On a toss of two dice, A throws a total of 5, then the probability that he will throw another 5 before the throws 7, is

To solve the problem, we need to find the probability that A will throw another 5 before he throws a 7 after already throwing a 5 with two dice. ### Step-by-Step Solution: 1. **Identify the Outcomes for 5 and 7**: - The possible outcomes to get a sum of 5 when rolling two dice are: - (1, 4) - (2, 3) - (3, 2) - (4, 1) - Therefore, there are **4 ways** to get a sum of 5. - The possible outcomes to get a sum of 7 are: - (1, 6) - (2, 5) - (3, 4) - (4, 3) - (5, 2) - (6, 1) - Therefore, there are **6 ways** to get a sum of 7. 2. **Calculate Total Outcomes**: - The total number of outcomes when rolling two dice is \(6 \times 6 = 36\). 3. **Calculate the Probability of Getting 5 or 7**: - The probability of rolling a 5 in one throw is: \[ P(5) = \frac{4}{36} = \frac{1}{9} \] - The probability of rolling a 7 in one throw is: \[ P(7) = \frac{6}{36} = \frac{1}{6} \] 4. **Calculate the Probability of Neither 5 nor 7**: - The probability of rolling neither a 5 nor a 7 is: \[ P(\text{neither 5 nor 7}) = 1 - P(5) - P(7) = 1 - \frac{1}{9} - \frac{1}{6} \] - To calculate this, we need a common denominator.

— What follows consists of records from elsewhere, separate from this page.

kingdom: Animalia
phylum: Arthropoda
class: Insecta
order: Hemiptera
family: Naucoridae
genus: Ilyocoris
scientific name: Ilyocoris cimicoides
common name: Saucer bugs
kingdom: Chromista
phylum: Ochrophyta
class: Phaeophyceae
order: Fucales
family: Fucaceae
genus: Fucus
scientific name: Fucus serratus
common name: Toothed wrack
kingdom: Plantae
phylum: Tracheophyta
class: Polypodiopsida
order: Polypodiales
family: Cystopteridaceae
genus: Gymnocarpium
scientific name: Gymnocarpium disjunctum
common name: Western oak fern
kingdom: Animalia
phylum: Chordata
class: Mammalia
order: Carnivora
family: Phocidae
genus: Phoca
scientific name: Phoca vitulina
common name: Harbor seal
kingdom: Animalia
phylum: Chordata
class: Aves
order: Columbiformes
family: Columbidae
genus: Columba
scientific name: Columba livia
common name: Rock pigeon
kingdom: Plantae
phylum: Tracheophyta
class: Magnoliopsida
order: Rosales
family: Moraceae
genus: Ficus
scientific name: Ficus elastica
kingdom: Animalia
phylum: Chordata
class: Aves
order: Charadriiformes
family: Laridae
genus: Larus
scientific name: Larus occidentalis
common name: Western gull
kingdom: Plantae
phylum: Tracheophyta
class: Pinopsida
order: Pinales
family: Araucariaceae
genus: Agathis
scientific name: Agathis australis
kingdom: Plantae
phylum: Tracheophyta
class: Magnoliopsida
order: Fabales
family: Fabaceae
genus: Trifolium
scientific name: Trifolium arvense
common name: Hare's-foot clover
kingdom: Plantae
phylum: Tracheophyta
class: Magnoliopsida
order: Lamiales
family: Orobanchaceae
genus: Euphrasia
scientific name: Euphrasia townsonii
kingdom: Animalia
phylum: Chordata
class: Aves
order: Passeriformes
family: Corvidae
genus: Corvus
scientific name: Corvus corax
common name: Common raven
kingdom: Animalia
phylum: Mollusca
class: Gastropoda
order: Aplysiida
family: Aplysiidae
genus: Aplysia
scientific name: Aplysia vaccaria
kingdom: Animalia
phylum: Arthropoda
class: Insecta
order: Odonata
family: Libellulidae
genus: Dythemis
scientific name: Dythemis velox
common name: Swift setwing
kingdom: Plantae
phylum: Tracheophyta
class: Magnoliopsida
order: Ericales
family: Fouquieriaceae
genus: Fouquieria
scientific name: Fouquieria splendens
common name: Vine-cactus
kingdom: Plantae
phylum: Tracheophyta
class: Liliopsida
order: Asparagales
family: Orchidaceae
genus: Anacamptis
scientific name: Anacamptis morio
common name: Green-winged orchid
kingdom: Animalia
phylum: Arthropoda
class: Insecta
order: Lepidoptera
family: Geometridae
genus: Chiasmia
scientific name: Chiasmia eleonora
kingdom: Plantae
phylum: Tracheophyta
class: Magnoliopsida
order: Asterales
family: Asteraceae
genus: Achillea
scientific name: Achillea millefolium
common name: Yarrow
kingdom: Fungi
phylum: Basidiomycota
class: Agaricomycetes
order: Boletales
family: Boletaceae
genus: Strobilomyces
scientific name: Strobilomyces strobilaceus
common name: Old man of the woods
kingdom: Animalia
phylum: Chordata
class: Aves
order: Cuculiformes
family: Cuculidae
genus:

The least common multiple of 9 and 6 is 18. - Convert \(P(5)\) and \(P(7)\): \[ P(5) = \frac{2}{18}, \quad P(7) = \frac{3}{18} \] - Therefore, \[ P(\text{neither 5 nor 7}) = 1 - \left(\frac{2}{18} + \frac{3}{18}\right) = 1 - \frac{5}{18} = \frac{13}{18} \] 5. **Set Up the Probability Series**: - We want to find the probability of rolling a 5 before rolling a 7. This can be modeled as a geometric series. - The probability of rolling a 5 on the first attempt is \(\frac{1}{9}\). - The probability of rolling neither a 5 nor a 7 is \(\frac{13}{18}\). - The probability of rolling a 5 on the second attempt (after rolling neither 5 nor 7 first) is \(\frac{13}{18} \times \frac{1}{9}\). - This continues indefinitely, forming a series. 6. **Sum the Infinite Series**: - The series can be represented as: \[ S = \frac{1}{9} + \left(\frac{13}{18} \times \frac{1}{9}\right) + \left(\frac{13}{18}\right)^2 \times \frac{1}{9} + \ldots \] - This is a geometric series where the first term \(a = \frac{1}{9}\) and the common ratio \(r = \frac{13}{18}\). - The sum of an infinite geometric series is given by: \[ S = \frac{a}{1 - r} = \frac{\frac{1}{9}}{1 - \frac{13}{18}} = \frac{\frac{1}{9}}{\frac{5}{18}} = \frac{1}{9} \times \frac{18}{5} = \frac{2}{5} \] ### Final Answer: The probability that A will throw another 5 before he throws a 7 is \(\frac{2}{5}\).